Bike to Work Day? Try Bike to Work Week

Posted By on Tue, Mar 31, 2015 at 6:03 PM

Cyclists commute during Bike to Work Week 2014 - DANIEL PASCHALL
  • DANIEL PASCHALL
  • Cyclists commute during Bike to Work Week 2014

Bike to Work Day, now in its fourth year, has been a staple of the growing cyclist and alternative transportation movement that continues to find its legs in New Orleans. This year, from April 13-17, local cycling advocacy group Bike Easy is turning a single day into an entire work week, with cycling challenges, events, a happy hour and a community forum it hopes will continue to promote the ever-growing popularity of two-wheel motion. 

Anneka Olson, Bike Easy's Community Education Manager, says the decision came from the organization's ambition to make the event even bigger than it has been in years past. "We've been able to grow every year," she says. "Last year we had over 750 riders participate, and we wanted to think more strategically about how we could continue to grow those numbers in a dramatic way.
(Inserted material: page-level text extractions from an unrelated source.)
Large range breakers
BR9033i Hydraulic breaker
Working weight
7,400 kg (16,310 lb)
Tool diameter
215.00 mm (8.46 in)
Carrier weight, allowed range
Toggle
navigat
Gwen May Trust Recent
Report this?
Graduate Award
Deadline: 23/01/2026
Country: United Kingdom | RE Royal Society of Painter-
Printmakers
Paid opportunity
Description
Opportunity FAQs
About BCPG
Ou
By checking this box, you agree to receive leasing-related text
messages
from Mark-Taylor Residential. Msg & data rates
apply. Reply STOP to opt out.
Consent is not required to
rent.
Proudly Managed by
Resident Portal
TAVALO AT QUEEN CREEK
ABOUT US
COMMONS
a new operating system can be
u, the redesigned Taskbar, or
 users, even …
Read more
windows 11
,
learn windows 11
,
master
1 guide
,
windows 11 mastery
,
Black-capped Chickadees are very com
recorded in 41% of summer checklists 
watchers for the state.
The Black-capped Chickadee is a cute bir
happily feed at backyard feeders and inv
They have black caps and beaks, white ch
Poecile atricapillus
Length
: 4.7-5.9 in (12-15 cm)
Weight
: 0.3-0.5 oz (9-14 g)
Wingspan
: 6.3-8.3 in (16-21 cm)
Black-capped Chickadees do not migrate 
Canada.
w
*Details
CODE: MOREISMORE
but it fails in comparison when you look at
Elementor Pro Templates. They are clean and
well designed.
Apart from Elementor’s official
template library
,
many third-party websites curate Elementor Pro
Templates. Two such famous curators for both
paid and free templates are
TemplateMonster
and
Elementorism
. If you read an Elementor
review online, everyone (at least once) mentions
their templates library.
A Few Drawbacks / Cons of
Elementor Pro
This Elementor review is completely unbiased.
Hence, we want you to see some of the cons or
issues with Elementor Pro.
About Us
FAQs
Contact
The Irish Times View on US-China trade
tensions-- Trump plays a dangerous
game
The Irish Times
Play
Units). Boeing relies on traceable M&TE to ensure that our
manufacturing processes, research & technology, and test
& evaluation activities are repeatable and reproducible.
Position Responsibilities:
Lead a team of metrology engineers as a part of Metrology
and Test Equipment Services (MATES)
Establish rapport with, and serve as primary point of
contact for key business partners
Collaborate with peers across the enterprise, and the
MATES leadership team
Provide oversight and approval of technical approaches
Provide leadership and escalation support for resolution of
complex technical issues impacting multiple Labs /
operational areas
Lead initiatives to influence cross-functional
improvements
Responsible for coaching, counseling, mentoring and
We thought that having these other events would make it possible for more people to participate."

Fear not: Bike to Work Day still exists, and it's April 15. This year, like last, riders can meet up for free coffee at designated meet-ups (exact addresses below the jump) in Algiers, Broadmoor, Gentilly, Mid-City and Uptown at 7 a.m. All of the neighborhood meet up trains will make their way to Lafayette Square, where Bike Easy, with the help of Bike to Work week sponsor Entergy, will serve free coffee and breakfast to participants from 8 a.m. to 9:30 a.m.